*WHAT IS REQUIRED*:
Using the records below, please work out how many lines contain "Hamilton"; answer with the number alone.

*DATA SUPPLIED*:
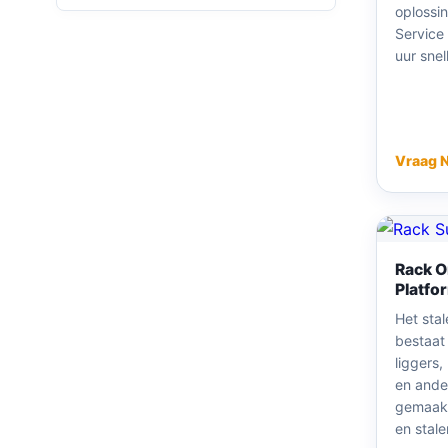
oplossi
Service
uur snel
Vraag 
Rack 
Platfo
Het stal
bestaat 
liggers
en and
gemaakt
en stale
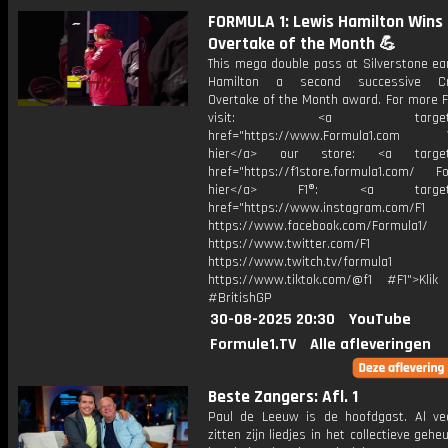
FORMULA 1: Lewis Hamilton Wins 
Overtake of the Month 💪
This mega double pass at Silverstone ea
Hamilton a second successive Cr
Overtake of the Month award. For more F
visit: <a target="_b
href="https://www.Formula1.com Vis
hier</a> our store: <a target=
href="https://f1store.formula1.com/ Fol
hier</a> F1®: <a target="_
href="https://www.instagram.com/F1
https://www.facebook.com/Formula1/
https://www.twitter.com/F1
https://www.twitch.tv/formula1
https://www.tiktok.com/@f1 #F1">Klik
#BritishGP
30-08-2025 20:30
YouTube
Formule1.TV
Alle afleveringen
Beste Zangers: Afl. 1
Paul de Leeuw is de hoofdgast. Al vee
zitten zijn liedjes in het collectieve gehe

*OUTPUT OF THE TASK*:
2